Münchner Filmzentrum
Frieda Grafe und die Nouvelle Vague / 2

 

Die Nouvelle Vague im Jahr 2000  (Fortsetzung)

Es war ihnen wichtig – und das war die Cinephilie zunächst einmal – , dass sie Macher waren, die bewusst in einer bestimmten Tradition arbeiteten. Sie wählten ihre Vorbilder, die sie je nach Talent und Neigung fortsetzten. Und mit wachsender Kenntnis. André Bazin hatte mit seinen am Neorealismus geschulten Augen das Dokumentarische in der Fiktion erkannt, was Godard bis in die Histoire(s) du cinéma als entscheidend zum Kino gehörig ausweist. Truffaut hat sich für den Schluss von Les Quatre Cents Coups bei Bergmann inspiriert, bei Monika und deren Blick in die Kamera. Luc Moullet erinnert daran, dass es in Stummfilmzeiten üblich war, den Zuschauer zu fragen, ihn dem Geschehen auf der Leinwand zu implizieren. Damals galt noch nicht das Credo der Kontinuierlichkeit, dass man die Kamera nicht spüren dürfe, was das Hollywoodkino erst zur Regel machte.

Auch wenn Serge Daney nicht, wie Moullet, einer der ersten Stunde war, so stimmt doch seine Bemerkung, keiner der Regisseure der Nouvelle Vague hätten den Begriff es Autors, mit dem sie ihre Politik machten, für sich in Anspruch genommen. Zu Autoren wurden sie hauptsächlich von uns Schreibern gemacht. Ihre Autorenpolitik, wie ihre Cinephilie, galt auch den missglückten Filmen eines Regisseurs, weil das Kino sich in ihnen umso deutlicher darstellte. Godard behaupte, Truffaut sei – über Giraudoux – zu dem Slogan vom Autor gekommen, um dem metteur en scéne und dessen Theaterbeigeschmack aus dem Weg zu gehen.
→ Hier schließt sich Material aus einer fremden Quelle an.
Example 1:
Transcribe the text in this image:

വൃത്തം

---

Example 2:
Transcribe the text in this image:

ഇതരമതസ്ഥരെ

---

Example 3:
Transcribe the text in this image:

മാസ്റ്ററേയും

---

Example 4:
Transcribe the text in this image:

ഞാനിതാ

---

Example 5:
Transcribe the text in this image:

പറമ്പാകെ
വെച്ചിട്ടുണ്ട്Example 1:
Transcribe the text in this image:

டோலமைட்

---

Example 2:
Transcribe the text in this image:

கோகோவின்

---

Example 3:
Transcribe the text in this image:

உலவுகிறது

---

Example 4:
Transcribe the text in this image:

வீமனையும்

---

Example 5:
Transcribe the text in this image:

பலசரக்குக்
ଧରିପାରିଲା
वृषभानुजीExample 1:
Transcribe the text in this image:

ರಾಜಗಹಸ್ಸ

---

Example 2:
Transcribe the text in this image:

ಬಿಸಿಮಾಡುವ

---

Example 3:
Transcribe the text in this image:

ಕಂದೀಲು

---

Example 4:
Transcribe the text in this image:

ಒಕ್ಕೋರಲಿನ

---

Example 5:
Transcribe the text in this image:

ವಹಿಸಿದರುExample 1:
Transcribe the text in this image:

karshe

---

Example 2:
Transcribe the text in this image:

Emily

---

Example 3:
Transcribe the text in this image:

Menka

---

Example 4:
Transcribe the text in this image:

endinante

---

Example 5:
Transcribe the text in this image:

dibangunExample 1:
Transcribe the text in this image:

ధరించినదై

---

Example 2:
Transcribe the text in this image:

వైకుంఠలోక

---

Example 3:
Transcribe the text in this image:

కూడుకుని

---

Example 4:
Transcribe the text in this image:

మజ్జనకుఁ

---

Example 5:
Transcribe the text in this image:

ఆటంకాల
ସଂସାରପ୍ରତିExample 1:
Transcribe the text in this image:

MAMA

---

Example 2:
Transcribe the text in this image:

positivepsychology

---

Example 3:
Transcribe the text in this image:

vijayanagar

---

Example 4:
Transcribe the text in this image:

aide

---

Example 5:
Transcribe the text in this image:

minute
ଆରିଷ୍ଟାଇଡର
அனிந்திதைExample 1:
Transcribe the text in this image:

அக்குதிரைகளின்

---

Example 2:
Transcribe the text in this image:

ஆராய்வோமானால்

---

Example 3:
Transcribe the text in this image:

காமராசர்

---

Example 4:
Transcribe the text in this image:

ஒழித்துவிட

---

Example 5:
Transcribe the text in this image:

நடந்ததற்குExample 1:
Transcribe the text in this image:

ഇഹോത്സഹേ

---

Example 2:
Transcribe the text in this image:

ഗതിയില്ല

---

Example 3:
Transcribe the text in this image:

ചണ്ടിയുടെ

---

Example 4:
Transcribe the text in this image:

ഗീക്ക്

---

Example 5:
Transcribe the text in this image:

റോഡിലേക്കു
Godard behauptet auch, Henri Decoin, der alte Routinier, sei eines Tages im Studio erschienen und hätte gesagt, Anschlüsse seien aus der Mode. Was man als falsche Anschlüsse und als Markenzeichen von Godards Technik gesehen hat, ist bei ihm viel mehr als das Weglassen des Gegenschusses. Das hätte den Filmdialog nur der Theaterunterhaltung wieder angenähert. Bei Godard ist die Montage, weiterentwickelt, die Eisensteins, die er als Vorform bezeichnet.

Denkmontage, montage mental, ist das Wort, das André S. Labarthe für diesen Vorgang fand. Als Beleg dazu sieht man in den Cahiers du Cinéma zwei übereinander kopierte Einstellungen – von Eve Marie Saint an einem Ort und Cary Grant, nennend, auf den kahlen Maisfeldern, in Hitchcocks North by Northwest. Mit dem Vergleich oder Hinweis wäre Godard einverstanden, der nicht nur immer von neuem versucht, dem Geheimnis des Kinos auf die Spur zu kommen. Für ihn ist Hitchcock der maître de l’univers, der die Welt im Griff hat, weil er als einziger geschafft hat, populäre Kunst zu machen, Massenkunst.